Jilting a lover is not an offence, rules HC
New Delhi: Jilting a lover despite sexual relationship, however abhorrent it may seem, is not an offence, Delhi high court has observed.
The court’s judgment came while upholding the acquittal of a man in a 2016 rape case lodged by a woman whom he had promised to marry. It dismissed an appeal in the case by the police saying there was no infirmity in the decision of the trial court to acquit the man.
“Jilting a lover, however abhorrent it may seem to some, is not an offence punishable under Indian Penal Code,” the court said, adding that “two consenting adults establishing a physical relationship is not a crime”.
It said the woman appeared to have used the allegation of inducement of physical relationship on the promise of marriage, to not only justify her physical relationship with the accused in the past, but also her conduct after the FIR was filed. She had also refused an internal medical examination. “In so far as consent to engage in a sexual act is concerned; the campaign ‘no means no’, that was initiated in the 1990s, embodies a universally accepted rule: a verbal ‘no’ is a definite indication of not giving consent to engage in a sexual act. There is now wide acceptance to move ahead from the rule of ‘ no means no’ to ‘yes means yes’. Thus, unless there is an affirmative, conscious and voluntary consent to engage in sex; the same would constitute an offence,” Justice Vibhu Bakhru said.
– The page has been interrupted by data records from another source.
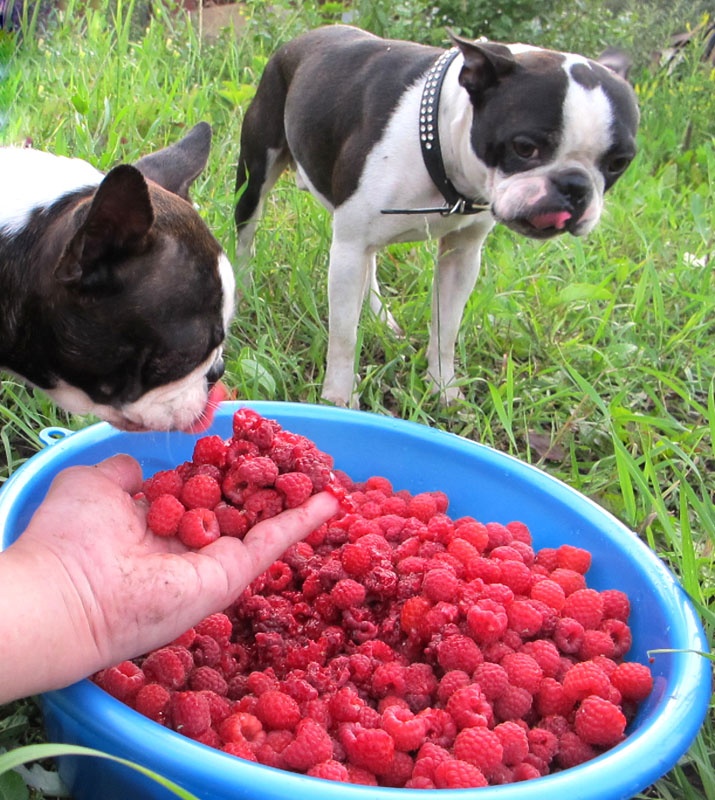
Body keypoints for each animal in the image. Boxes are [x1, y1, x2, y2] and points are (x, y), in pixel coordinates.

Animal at [235, 25, 639, 407]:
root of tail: (302, 39)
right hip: (256, 171)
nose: (574, 186)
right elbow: (344, 335)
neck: (437, 142)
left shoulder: (461, 255)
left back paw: (381, 316)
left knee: (373, 267)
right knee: (246, 235)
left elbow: (446, 328)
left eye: (619, 163)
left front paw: (443, 388)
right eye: (525, 147)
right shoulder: (349, 247)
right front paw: (339, 398)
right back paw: (240, 291)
The high court said the woman’s claim that her consent was not voluntary but obtained by inducing her on the pretext of a promise to marry, is not established in this case.
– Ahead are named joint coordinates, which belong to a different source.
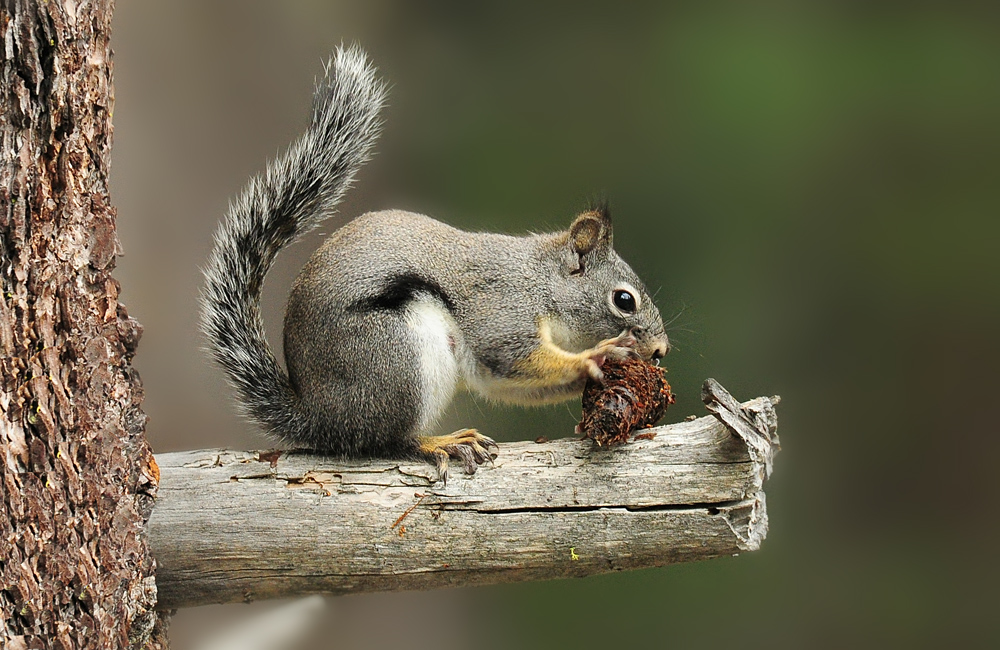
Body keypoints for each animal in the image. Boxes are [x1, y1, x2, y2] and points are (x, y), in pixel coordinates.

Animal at [201, 47, 670, 483]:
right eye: (623, 300)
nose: (660, 351)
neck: (539, 282)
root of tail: (320, 418)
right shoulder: (502, 310)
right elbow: (514, 356)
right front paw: (596, 356)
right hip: (396, 357)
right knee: (382, 442)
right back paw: (440, 442)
Justice Bakhru noted that three months after the first alleged incident of rape, the woman had voluntarily checked into a hotel with the man in 2016 and there was no merit in the contention that this act was induced by a promise of marriage.
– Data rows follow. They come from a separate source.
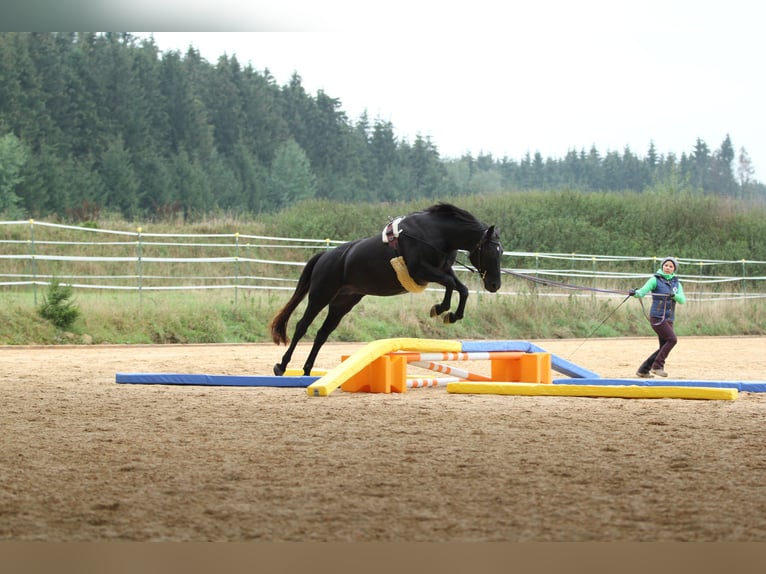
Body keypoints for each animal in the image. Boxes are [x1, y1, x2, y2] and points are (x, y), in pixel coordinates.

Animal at [269, 203, 503, 376]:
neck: (437, 233)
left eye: (501, 252)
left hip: (343, 303)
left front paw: (450, 314)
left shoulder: (443, 269)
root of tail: (324, 256)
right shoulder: (421, 270)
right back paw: (281, 366)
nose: (494, 285)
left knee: (322, 334)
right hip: (321, 295)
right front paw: (441, 309)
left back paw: (307, 371)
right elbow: (452, 285)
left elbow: (462, 289)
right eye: (491, 252)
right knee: (302, 326)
Delhi high court said in certain cases, a promise to marry may induce a party to agree to establish sexual relations, even though such party does not desire to consent to the same.
“However, it is difficult to accept that continuing with an intimate relationship over a period of time, is induced and involuntary, merely on the assertion that the other party has expressed its intention to get married,” the judge observed.